Pro-Palestinian accounts get suspended on social media platforms all the time. It shouldn't happen, but it does. We sometimes object, sometimes win, often lose, sometimes the suspensions and deletions are barely noticeable, and in other cases, such as this one, a pattern emerges that muddies the ground and makes it sink-able for everyone.
Palestinian Voices is an upcoming news outlet run by young people, that gives children and other youngsters a free platform to publish their stories — factual, fictional or otherwise. It's a new venture with a thousand learning curves yet to be swerved and dunams of space to hone unchartered skills in the search for professionalism and leadership. It's exciting to see it unfold.
Recently, not one, not two, but three members of the team have had their accounts destroyed.
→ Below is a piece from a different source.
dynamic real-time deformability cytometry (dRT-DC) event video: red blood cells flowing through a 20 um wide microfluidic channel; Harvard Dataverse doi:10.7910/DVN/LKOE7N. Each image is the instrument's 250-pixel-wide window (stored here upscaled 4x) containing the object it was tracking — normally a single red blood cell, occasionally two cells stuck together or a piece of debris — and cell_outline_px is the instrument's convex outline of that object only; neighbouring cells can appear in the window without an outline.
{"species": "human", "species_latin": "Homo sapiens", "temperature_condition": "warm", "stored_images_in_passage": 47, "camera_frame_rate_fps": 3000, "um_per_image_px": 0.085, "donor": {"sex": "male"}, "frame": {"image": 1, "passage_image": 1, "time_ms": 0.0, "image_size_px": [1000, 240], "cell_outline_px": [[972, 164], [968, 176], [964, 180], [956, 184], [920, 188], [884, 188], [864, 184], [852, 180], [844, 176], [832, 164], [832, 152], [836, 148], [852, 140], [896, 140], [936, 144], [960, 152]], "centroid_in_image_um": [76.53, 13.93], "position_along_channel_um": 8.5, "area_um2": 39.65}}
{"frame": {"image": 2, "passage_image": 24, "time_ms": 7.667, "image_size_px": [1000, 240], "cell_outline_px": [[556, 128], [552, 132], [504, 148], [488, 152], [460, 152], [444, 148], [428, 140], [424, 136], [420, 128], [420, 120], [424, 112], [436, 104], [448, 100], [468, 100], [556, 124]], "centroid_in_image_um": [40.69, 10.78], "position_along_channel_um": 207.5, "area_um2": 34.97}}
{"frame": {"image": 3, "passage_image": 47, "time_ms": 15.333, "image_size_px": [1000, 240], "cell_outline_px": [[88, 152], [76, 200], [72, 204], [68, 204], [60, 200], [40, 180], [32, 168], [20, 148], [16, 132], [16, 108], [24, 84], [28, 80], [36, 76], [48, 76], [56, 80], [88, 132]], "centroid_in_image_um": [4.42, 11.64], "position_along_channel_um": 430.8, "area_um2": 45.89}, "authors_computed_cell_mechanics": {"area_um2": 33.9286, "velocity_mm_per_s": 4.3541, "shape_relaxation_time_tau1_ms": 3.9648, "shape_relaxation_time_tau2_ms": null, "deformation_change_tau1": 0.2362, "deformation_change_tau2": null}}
Twitter's waste disposal unit has been busy recently. One by one, these young, ambitious journalists and reporters working to bring us the news from Palestine are being forcibly taken from us; metaphorically — erased in the night.
And the outcry — is there one?
The act of silencing signifies terror: a fear of words, a fear of third person experience, a fear of the message and of its meaning. Dangerously, it undermines the fundamental vision that free speech, discussion and debate are tools to education and empowerment. Censorship undermines democracy.
Censorship is sinister
Punishing students for their speech robs our public debate of needed voices, says Sonja West — professor in First Amendment Law at the University of Georgia; it teaches children that censorship is acceptable. It isn't.
Ironically, in the beginning, sites such as Twitter and Facebook were built to give everyone a fair crack and importantly, an equal voice. Their collusion with the Israeli government has led them into a dark alley, trying to extinguish young people's words, seize their opinions, and gag their reports — the freely written, freely read and freely shared is no longer free, unless of course, it sings for Israel.
But where does the silencing come from? Who would agreeably work at the behest of Israel to decide who can and who can't write. Other young people? Middle-aged lobbyists sitting round a glass table scratching out the tongues of their teenage enemies? Censorship is indeed sinister.
For now, these accounts are gone. But they return — of course they do. In the face of adversity, Palestine and everything Palestinian, always returns.